A team of Northwestern Medicine investigators found a majority of gun owners in Chicago’s west side neighborhood of Austin, which has high rates of firearm-associated injury and death in the city, favored firearm safety counseling offered in healthcare settings, according to findings published in the Journal of Community Health.
According to fourth-year student and lead study author Grace Haser, healthcare providers, especially pediatricians, can help restrict unsafe access to firearms and reduce the risk of suicide or accidental injury.
“Healthcare providers can promote safe firearm storage through providing counseling to families. If families must have a gun in the home, it is important that it is stored separately from its ammunition and that it is locked somewhere where kids don’t have and can’t gain access to it,” Haser said.

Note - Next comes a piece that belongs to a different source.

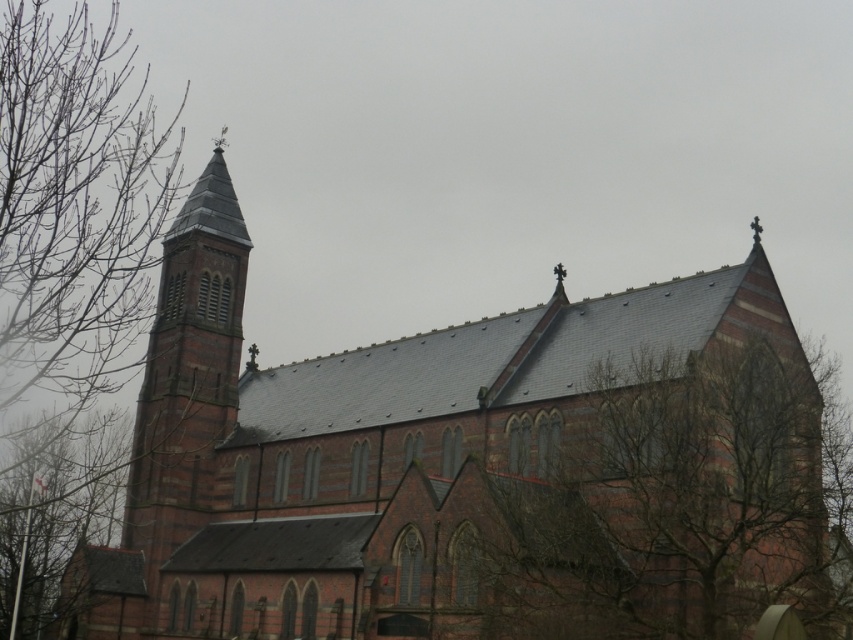
You are standing in front of the Gothic church and notice two sets of bare branches. One is labeled as bare branches at lower right and the other as bare branches at left. From your perspective, which set of branches is positioned to the right of the other?

The bare branches at lower right is positioned on the right side of bare branches at left.

You are standing in front of the Gothic church and notice two points marked on the image. The first point is at coordinate point (721, 378) and the second is at point (6, 228). Which point is closer to you?

Point (6, 228) is closer to you because it is in front of point (721, 378).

According to 2017 Chicago Health Atlas report referenced in the study, Chicago’s Austin neighborhood had a rate of 47.7 per 100,000 for firearm-related homicides compared to Chicago’s overall rate of 18.9 per 100,000.
To determine rates of firearm ownership and attitudes towards firearm counseling in Austin, the scientists distributed anonymous surveys to adults 18 years and older in the waiting area of a federally qualified health center. A total of 206 adults with children living at the home completed the survey.

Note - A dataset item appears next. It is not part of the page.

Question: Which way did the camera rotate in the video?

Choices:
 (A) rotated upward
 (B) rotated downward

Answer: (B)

Results showed that 8.3 percent of survey participants kept a firearm in or around their home, though a majority of these firearm owners also reported using safe storage practices. Additionally, more than half of the firearm owners and non-firearm owners favored firearm safety counseling in healthcare settings.
However, the findings raised the question of whether the stigma of gun ownership in Chicago or concerns regarding the legal ramifications around firearm ownership prevented study participants from answering the survey honestly, according to Haser.
“Our anonymous survey demonstrated a higher rate of gun ownership than what we would have gotten through asking patients while having an appointment clinic; however, this rate was still lower than we expected given the high rates of gun violence in the Austin community,” Haser said.
The findings were encouraging, according to Haser, and affirm that healthcare professionals have a responsibility in being advocates for firearm safety and should remain open to offering firearm counseling as a service.
“In our clinic, we have seen numerous families affected by gun violence and pediatricians and other healthcare professionals can advocate for firearm safety technology, firearm buyback programs and public safety measures that may make people less inclined to buy guns in the first place,” Haser said.